The state is allowing certain income-dependent reductions, ranging from 50 to 80 percent, on fines issued before Jan. 1, 2013. People who establish payment plans under this law can also apply to have their licenses reinstated.
More than 4 million Californians have lost their driver’s licenses because they didn’t pay a ticket. Many weren’t dodging responsibility but simply couldn’t afford the costs, said Gary Lewis, an attorney at Bay Area Legal Aid:
“These people aren’t just shrugging off their duty. … A $400 ticket is a lot when your monthly income isn’t (much more than that). People have been forced to make a choice between paying rent or paying a ticket.”

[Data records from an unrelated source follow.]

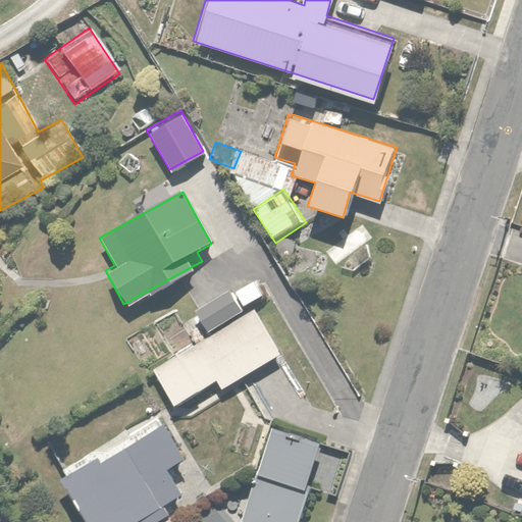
[(194,312),(204,329),(262,296),(252,278),(194,312)]
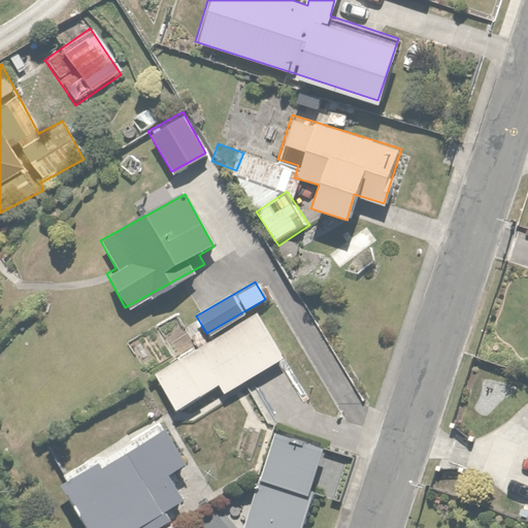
[(256,311),(154,372),(179,415),(282,354),(256,311)]
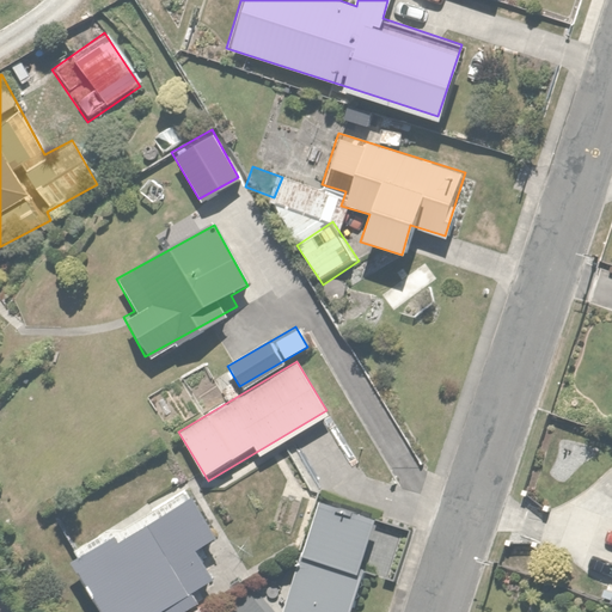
[(196,544),(216,533),(193,488),(66,556),(96,611),(154,611),(160,609),(161,611),(181,611),(200,601),(194,589),(215,577),(196,544)]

When unpaid, an infraction for violations like speeding or failing to come to a complete stop could multiply in cost over time and result in a suspended driver’s license. This can be devastating for a low-income individual, Lewis said.
Lewis told a story of a poor client from San Francisco he worked with earlier this year who wasn’t able to take advantage of truck driver training offered through the state’s Welfare to Work program because he had an long-unpaid traffic ticket he couldn’t afford:
“(This new law) is an acknowledgement that this system wasn’t working.”
Calling the situation a “hellhole of desperation,” Gov. Jerry Brown signed the amnesty legislation in June. It took effect today and will run until at least March 2017.
“We’ve already gotten a dozen calls in the past 24 hours. … And we’re right at the very beginning of this … we’ve been working on these issues for awhile (at Bay Area Legal Aid), but we expect a significant increase.”
There are some limitations on the amnesty. People who owe victim restitution in a criminal case or have certain misdemeanor or felony warrants are not eligible for it.
Citations for drunken or reckless driving, as well as parking tickets, can’t be discounted under the law.
Any infraction filed in court, including being cited for having a taillight out, will be eligible, Lewis said. San Francisco Municipal Railway fare evasions and jaywalking also make the list.
Lewis said there are concerns about the law, such as the affordability of the payment plan and court fees, as well as the requirement that people who receive tickets in multiple counties must handle the tickets separately in each county.
However, Lewis added:
“We’re excited about this. There are lots of people that need to be assisted.”